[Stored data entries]
━━━
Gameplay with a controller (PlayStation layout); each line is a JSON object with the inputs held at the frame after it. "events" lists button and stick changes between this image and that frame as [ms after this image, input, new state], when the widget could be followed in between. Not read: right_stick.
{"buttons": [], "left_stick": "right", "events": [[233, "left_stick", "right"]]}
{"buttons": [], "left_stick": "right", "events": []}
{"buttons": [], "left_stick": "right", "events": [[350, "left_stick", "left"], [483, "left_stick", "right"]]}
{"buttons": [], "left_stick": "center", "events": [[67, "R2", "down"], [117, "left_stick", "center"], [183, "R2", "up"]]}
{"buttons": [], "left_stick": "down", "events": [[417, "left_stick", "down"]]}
━━━
▶ Your objective:
The total of lines in the data that contain "down" is all you should give.

▶ Response:
2